Wirtschaftliche Lage kostete Josipovic das Amt
Im Wahlkampf spielten Wirtschaftsfragen eine grosse Rolle. Die schlechte wirtschaftliche Lage (Kroatien steckt seit sechs Jahren in der Rezession, Arbeitslosigkeit beträgt 19 Prozent) wirkt sich traditionell zu Ungunsten der regierenden Partei aus – und somit für Josipovic. Die Wähler trauten bei dieser Frage seiner Konkurrentin mehr zu. Das der Präsident in Kroatien mit der Wirtschaftspolitik kaum etwas zu tun hat, ging im Wahlkampf unter. Grabar Kitarovic hingegen wusste, was sie ihren Wählern versprechen musste: «Ich verspreche euch, dass Kroatien ein wohlhabendes und reiches Land sein wird», rief sie ihren Anhängern an, während diese ihren Namen skandierten, «eines der reichsten Länder der EU und der Welt.»
Ein Versprechen zum Antritt von Kitarovic: «Ich verspreche euch, dass Kroatien ein wohlhabendes und reiches Land sein wird.»
Josipovic erfreut sich einer gewissen Beliebtheit, weil ihm zugesprochen wird, einen grossen Anteil am EU-Beitritt Kroatiens 2013 zu haben.

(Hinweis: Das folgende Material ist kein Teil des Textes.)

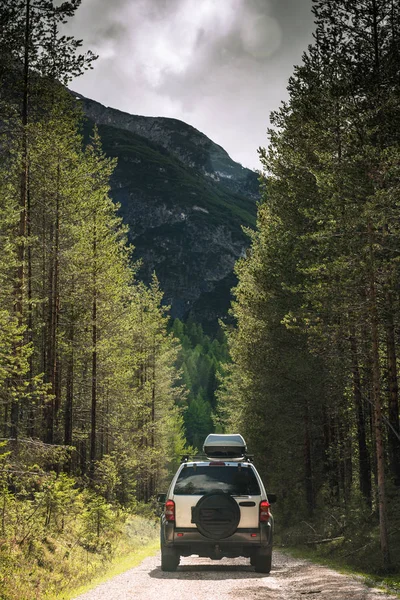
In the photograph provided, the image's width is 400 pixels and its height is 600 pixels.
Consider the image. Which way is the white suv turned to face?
away from the camera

Da das lang ersehnte Wirtschaftswunder auf sich warten lässt, half ihm dieser Vertrauensvorsprung wenig. Doch selbst die Unbeliebtheit der regierenden SDP und die geringe Unterstützung durch die Kroaten im Ausland reichen noch nicht aus, um Josipovics überraschende Niederlage zu erklären.

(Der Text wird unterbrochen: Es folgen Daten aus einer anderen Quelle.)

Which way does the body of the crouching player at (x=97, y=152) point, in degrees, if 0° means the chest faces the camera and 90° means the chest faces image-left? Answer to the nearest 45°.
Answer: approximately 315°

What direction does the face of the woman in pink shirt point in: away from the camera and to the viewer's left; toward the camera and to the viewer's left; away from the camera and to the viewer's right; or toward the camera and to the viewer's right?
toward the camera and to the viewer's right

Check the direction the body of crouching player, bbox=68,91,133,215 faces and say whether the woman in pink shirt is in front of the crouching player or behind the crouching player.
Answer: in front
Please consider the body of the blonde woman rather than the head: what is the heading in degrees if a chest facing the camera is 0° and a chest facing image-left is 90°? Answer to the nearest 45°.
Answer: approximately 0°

Der amtierende Präsident steht für eine wirtschaftsfreundliche, sozialdemokratische Politik des dritten Weges nach dem Vorbild von Tony Blair. Dadurch entstand eine starke Opposition links der Sozialdemokraten, welche der Regierung und dem Präsidenten eine unsoziale und neoliberale Ausrichtung vorwerfen.
Trotz der Beliebtheit in Kroatien muss er sich überraschend vom Präsidentenposten verabschieden: Ivo Josipovic. (Bild: ANTONIO BRONIC)
Ein Sieg auch dank der Linkspopulisten
Eine Überraschung ist Ivan Silibor Sincic gelungen. Der 24-jährige Student konnte bei den Stichwahlen vor zwei Wochen überraschend 16,5 Prozent der Stimmen holen. Sein Wahlprogramm bestand aus einem Potpourri aus Antiamerikanismus, EU-Feindlichkeit und der Forderung nach einer monetären Unabhängigkeit Kroatiens.
Der Rechtsaussenkandidaten Milan Kujundzic (6,3 Prozent) sprach eine Wahlempfehlung für Grabar Kitarovic aus, weswegen ihr diese Stimmen zugutekamen. Der Antikapitalist Sincic jedoch forderte seine Wahler dazu auf, keinen der beiden Kandidaten eine Stimme zu geben. So gesehen hat die neue kroatische Präsidentin ihren Wahlsieg dem Linkspopulisten zu verdanken.